* **Excerpted text**:
I’ve heard that a fundamental heuristic for parsing Confucius’s
sentences is, “Just think of what Confucius would probably say with
these words." Of course, if you don’t already know what sort of thinker
Confucius was, you might find this difficult. But if you spent enough time
puzzling over those terse sentences, you might gradually get a sense of what
kind of thinker Confucius was, which in turn would enable you to parse his
sentences.
The immediate research interest, though, is just to collect a lot of
examples of these things that are hard to explain to a beginner, and examine
the relationship between the “hard to get” knowledge and the ideas that
emerged as important.
Rhetorical clash
There are different, incompatible sets of unwritten rules of rhetoric. I
think those reflect different, incompatible ways that people represent things
in their brains.
There are lots of incompatible underlying frameworks that make things
persuasive or relevant, and when people are not using the same framework, they
often think the other person is being unreasonable. A quick list of
some differences: management vs. understanding, cognitive
delegation vs. first-hand understanding, negotiation vs.
psychological attunement.
The type of rhetorical clash I find most interesting, though, is between
these “rules”, described here in extremes:
- Concepts and criteria should be defined prior to the specifics of the
subject you’re talking about, and then held rigidly in place in order to
“objectively” classify things and make rulings. The meanings of words should
be independent of context, and thereby provide stable anchors by which
to navigate the world and define agreements, such as legal contracts.

* **Records supplied**:
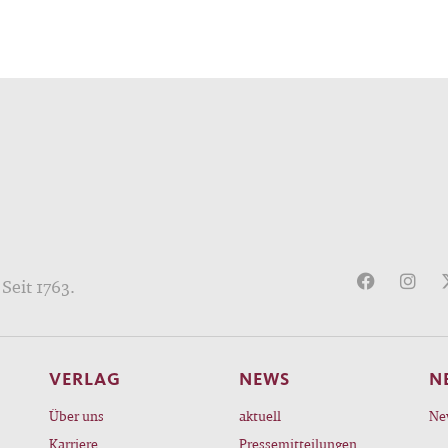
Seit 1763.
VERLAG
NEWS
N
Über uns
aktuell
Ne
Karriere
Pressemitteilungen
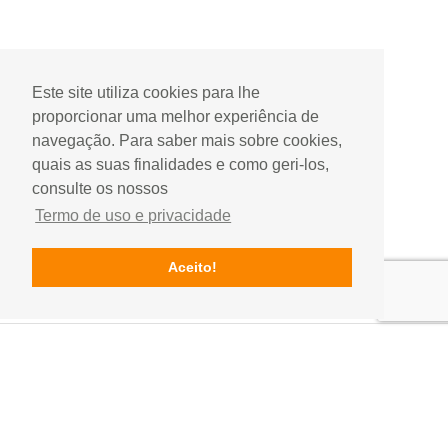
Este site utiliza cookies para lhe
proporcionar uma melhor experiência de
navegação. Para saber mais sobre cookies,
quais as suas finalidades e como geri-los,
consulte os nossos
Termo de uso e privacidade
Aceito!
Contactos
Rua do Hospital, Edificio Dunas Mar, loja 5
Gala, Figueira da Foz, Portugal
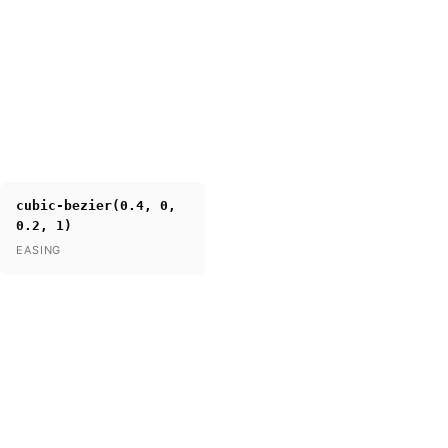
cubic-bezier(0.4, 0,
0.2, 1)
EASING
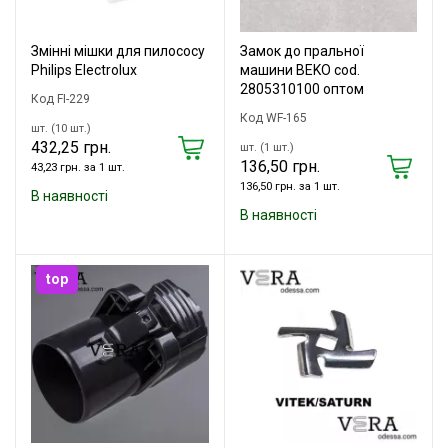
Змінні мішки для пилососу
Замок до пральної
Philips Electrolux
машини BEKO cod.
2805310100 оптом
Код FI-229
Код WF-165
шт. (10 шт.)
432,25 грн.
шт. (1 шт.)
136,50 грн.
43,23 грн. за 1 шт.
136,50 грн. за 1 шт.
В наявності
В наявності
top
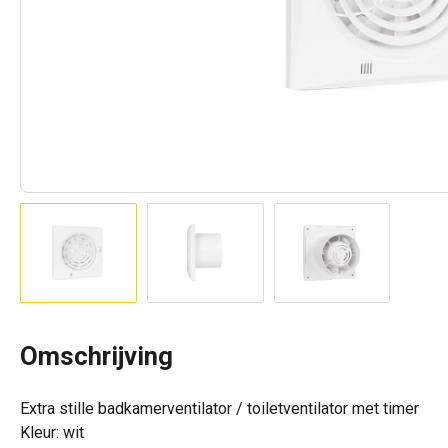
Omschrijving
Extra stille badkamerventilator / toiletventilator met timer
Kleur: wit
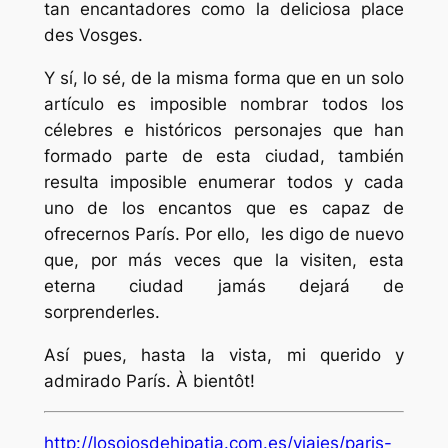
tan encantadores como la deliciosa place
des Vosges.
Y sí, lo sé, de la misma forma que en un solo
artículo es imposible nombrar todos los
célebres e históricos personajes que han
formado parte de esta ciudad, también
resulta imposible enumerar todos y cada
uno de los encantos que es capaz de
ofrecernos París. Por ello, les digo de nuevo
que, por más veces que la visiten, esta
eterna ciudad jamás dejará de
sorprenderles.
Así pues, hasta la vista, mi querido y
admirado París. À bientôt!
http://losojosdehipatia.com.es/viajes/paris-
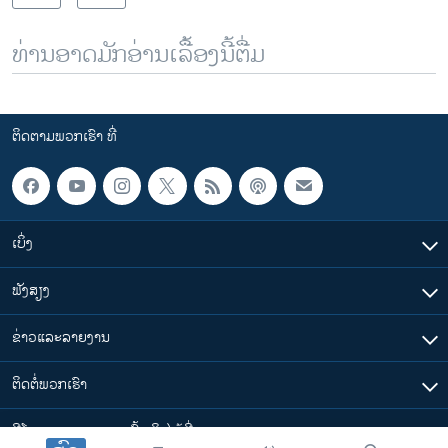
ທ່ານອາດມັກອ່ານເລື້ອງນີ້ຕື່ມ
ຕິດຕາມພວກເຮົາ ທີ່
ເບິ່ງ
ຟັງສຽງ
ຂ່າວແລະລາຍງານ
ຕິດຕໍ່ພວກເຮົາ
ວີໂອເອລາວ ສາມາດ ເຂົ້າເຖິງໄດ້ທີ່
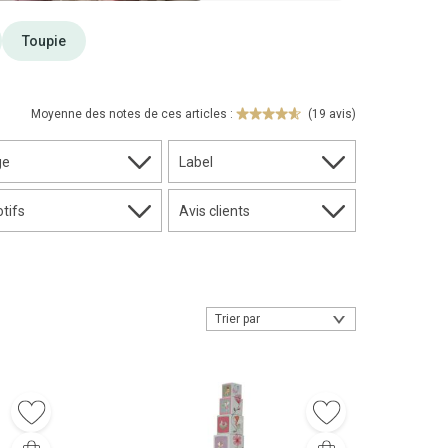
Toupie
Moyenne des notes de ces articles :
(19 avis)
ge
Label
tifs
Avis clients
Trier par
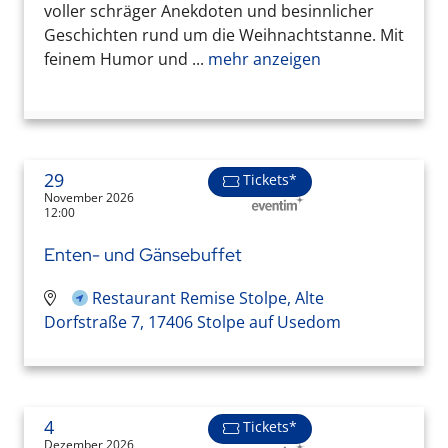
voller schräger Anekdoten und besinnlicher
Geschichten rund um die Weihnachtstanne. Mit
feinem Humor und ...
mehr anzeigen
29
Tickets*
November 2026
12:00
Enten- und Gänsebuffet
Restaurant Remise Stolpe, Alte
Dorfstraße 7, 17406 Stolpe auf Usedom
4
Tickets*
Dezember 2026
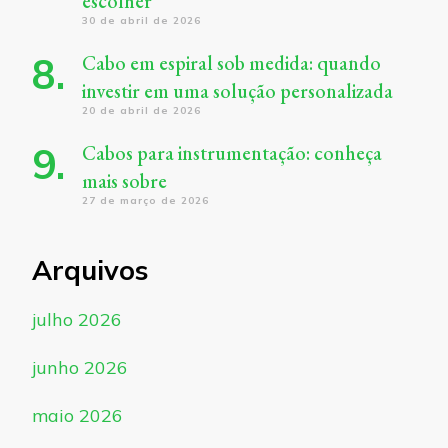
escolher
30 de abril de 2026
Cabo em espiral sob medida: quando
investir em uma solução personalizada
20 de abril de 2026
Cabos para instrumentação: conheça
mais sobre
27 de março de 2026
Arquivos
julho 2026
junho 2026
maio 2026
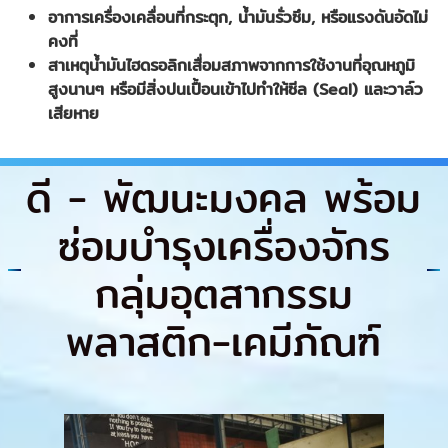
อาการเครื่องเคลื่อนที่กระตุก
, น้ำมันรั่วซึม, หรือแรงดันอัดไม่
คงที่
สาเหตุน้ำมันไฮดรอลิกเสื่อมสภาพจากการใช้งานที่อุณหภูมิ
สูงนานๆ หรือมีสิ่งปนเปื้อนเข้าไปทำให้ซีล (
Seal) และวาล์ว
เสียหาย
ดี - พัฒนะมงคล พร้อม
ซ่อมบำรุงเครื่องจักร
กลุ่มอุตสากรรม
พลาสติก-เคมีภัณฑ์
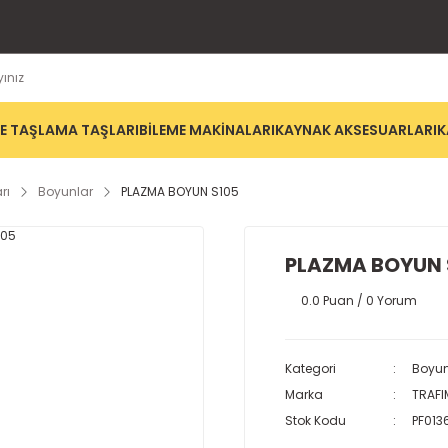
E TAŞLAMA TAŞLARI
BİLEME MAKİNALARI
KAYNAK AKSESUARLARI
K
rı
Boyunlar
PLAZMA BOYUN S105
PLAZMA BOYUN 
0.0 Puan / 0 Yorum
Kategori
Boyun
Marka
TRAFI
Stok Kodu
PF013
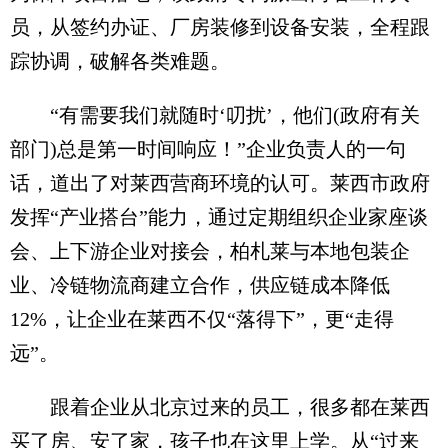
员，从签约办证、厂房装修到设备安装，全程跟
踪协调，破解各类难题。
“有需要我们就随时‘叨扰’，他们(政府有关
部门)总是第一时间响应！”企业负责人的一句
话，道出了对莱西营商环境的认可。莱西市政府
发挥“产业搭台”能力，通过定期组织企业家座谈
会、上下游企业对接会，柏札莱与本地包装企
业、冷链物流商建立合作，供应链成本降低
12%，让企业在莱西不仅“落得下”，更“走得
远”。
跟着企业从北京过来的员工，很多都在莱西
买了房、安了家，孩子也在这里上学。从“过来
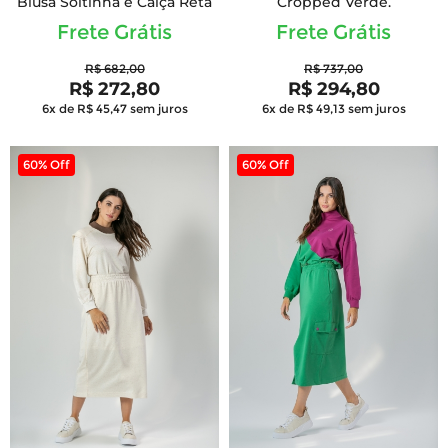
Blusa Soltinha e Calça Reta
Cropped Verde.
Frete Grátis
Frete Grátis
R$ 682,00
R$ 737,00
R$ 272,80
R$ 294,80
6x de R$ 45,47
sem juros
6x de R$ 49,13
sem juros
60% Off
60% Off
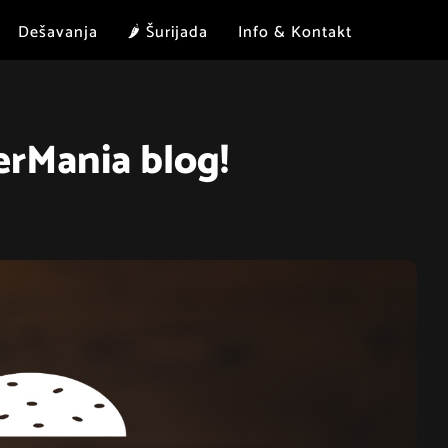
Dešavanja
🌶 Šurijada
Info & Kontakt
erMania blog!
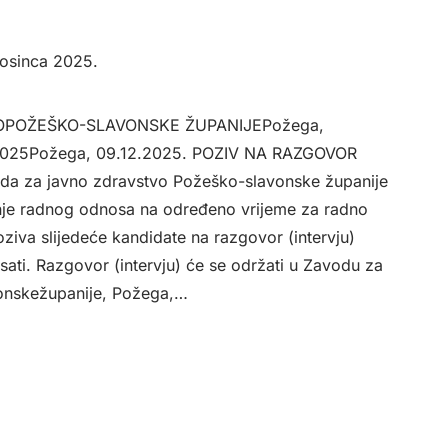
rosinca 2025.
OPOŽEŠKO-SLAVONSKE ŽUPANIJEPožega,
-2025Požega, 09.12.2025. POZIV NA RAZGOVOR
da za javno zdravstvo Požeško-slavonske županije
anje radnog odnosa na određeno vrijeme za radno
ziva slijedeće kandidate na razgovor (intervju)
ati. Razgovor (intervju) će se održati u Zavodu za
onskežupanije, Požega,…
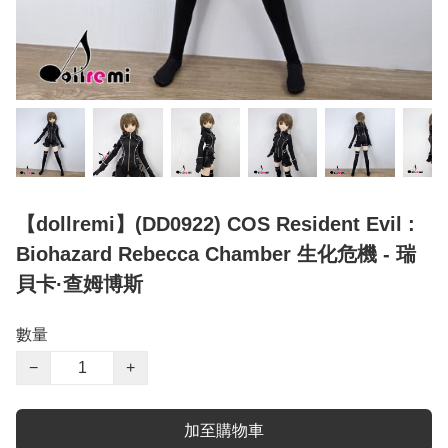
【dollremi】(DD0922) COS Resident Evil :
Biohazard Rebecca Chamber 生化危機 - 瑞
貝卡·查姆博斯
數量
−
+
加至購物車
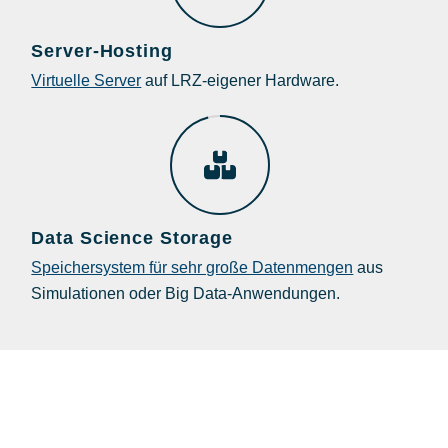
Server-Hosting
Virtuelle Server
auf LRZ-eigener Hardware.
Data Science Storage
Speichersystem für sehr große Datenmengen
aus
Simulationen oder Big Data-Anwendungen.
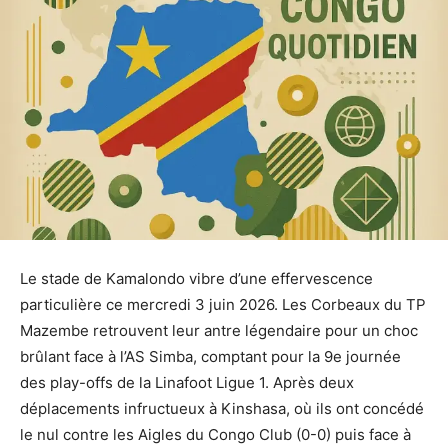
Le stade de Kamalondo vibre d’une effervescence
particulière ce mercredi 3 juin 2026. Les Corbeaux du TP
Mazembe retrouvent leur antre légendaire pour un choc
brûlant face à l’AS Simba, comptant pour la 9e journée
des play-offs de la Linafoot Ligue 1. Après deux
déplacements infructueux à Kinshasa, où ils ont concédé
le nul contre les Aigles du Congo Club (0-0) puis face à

* **What the task requires**:
Please carry on the excerpt on rhetorical clash from the point where it stops. The lines are separate material, apart from the excerpt on rhetorical clash.

* **Exercise output**:
- Concepts and criteria should emerge out of the concrete reality of
whatever you are dealing with, in the form of distinctions drawn and
relationships observed. Words are just ways of pointing at stuff; the meaning
of interest is the stuff. You just pick a word that you hope leads the person
to look at the stuff you want to point out, make the comparison or
contrast you found interesting, etc. Thus meaning is entangled with
context, to the point that if you haven’t had some first-hand experience with
the material of interest, you can’t possibly understand what the words
mean.
By “context”, I don’t just mean “the surrounding words”, I mean
everything else in the world, that relates in any way to the subject at hand.
I especially mean the concrete reality of whatever you’re dealing with.
Should you make meaning independent of context or entangle meaning with
context? I think the answer is obvious: “It depends." But, it appears to me
that people have strong preferences about how context-independent or
context-entangled their approach to meaning will be, and they hold it fairly
consistently across varying circumstances. For example, the uproar over
“situational ethics” illustrates two opposed ways of grasping meaning.
Hypothesis: If people simply had a vocabulary to describe this
variable, they would naturally find themselves becoming more flexible, better
able to choose an approach that fits the topic. (If this hypothesis is false,
and people can’t really vary this variable, that would be really
interesting.)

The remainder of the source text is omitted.